== INFORMATION ==
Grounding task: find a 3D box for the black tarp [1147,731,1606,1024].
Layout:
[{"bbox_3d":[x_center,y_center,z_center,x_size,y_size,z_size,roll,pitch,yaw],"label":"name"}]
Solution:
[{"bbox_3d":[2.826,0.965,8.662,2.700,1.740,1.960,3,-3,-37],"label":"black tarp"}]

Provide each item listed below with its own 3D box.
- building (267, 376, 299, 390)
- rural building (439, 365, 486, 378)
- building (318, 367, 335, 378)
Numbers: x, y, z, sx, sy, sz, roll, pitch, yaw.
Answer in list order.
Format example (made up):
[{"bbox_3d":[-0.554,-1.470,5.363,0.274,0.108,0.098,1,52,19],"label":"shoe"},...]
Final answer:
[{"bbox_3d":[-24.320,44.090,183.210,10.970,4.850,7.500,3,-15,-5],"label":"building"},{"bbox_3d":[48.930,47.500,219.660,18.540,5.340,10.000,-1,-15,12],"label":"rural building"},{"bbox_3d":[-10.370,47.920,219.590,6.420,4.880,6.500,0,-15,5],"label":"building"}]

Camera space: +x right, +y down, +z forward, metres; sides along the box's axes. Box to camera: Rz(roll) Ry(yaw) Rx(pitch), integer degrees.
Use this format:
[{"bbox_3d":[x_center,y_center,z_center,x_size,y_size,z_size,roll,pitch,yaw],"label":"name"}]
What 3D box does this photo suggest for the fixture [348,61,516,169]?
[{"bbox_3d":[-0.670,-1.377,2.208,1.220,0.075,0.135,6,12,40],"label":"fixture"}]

== TASK ITEM ==
Revise the records so that each "3D box" becomes "3D bounding box", with everything else left unchanged.

== RESPONSE ==
Grounding task: find a 3D bounding box for the black tarp [1147,731,1606,1024].
Layout:
[{"bbox_3d":[x_center,y_center,z_center,x_size,y_size,z_size,roll,pitch,yaw],"label":"name"}]
Solution:
[{"bbox_3d":[2.826,0.965,8.662,2.700,1.740,1.960,3,-3,-37],"label":"black tarp"}]

Provide each item listed below with its own 3D bounding box.
- building (267, 376, 299, 390)
- rural building (439, 365, 486, 378)
- building (318, 367, 335, 378)
Numbers: x, y, z, sx, sy, sz, roll, pitch, yaw.
Answer in list order.
Format example (made up):
[{"bbox_3d":[-0.554,-1.470,5.363,0.274,0.108,0.098,1,52,19],"label":"shoe"},...]
Final answer:
[{"bbox_3d":[-24.320,44.090,183.210,10.970,4.850,7.500,3,-15,-5],"label":"building"},{"bbox_3d":[48.930,47.500,219.660,18.540,5.340,10.000,-1,-15,12],"label":"rural building"},{"bbox_3d":[-10.370,47.920,219.590,6.420,4.880,6.500,0,-15,5],"label":"building"}]

Camera space: +x right, +y down, +z forward, metres; sides along the box's axes. Box to camera: Rz(roll) Ry(yaw) Rx(pitch), integer degrees.
Use this format:
[{"bbox_3d":[x_center,y_center,z_center,x_size,y_size,z_size,roll,pitch,yaw],"label":"name"}]
What 3D bounding box does this photo suggest for the fixture [348,61,516,169]?
[{"bbox_3d":[-0.670,-1.377,2.208,1.220,0.075,0.135,6,12,40],"label":"fixture"}]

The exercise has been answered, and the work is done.